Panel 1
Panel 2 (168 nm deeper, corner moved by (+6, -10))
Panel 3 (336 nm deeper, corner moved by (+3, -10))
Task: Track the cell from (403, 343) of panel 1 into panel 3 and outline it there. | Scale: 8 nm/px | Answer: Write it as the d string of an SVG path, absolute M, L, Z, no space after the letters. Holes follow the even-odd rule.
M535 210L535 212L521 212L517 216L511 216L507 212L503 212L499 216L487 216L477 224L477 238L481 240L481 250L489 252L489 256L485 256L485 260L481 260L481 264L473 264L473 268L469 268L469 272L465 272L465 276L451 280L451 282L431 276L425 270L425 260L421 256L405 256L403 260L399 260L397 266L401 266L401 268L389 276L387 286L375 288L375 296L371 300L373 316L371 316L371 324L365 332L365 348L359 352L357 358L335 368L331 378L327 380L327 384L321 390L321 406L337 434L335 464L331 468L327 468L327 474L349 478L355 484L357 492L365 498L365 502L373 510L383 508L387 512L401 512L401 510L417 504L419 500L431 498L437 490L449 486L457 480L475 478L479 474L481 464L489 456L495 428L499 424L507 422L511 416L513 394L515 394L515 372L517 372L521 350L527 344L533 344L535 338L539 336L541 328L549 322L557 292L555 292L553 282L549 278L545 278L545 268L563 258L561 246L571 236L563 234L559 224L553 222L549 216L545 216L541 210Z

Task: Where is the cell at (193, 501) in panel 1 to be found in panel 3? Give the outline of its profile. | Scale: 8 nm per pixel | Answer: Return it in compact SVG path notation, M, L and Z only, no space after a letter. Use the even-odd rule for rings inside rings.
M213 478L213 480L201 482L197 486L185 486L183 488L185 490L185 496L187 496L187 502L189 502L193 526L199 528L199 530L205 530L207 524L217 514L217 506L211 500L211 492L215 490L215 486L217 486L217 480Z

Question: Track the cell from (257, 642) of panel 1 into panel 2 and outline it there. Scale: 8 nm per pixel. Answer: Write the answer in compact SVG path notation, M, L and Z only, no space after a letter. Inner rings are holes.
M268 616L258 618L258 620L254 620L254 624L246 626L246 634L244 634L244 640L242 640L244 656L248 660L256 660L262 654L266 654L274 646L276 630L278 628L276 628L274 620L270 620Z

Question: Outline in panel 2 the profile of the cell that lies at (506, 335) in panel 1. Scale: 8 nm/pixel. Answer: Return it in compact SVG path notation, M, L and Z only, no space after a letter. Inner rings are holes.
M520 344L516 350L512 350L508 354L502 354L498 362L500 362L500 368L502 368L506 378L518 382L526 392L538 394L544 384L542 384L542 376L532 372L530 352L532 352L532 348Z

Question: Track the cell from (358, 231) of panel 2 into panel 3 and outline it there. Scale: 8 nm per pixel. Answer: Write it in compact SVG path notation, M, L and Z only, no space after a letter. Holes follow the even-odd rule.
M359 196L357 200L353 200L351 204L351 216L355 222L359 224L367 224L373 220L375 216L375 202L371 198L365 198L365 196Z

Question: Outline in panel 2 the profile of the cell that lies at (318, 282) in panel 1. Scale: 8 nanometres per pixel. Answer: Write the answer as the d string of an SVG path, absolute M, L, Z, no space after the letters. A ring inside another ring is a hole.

- - - - -

### [WORK ITEM]
Scan the data above for the string "deeper". Copy every line in which it appears.

### [TASK RESULT]
Panel 2 (168 nm deeper, corner moved by (+6, -10))
Panel 3 (336 nm deeper, corner moved by (+3, -10))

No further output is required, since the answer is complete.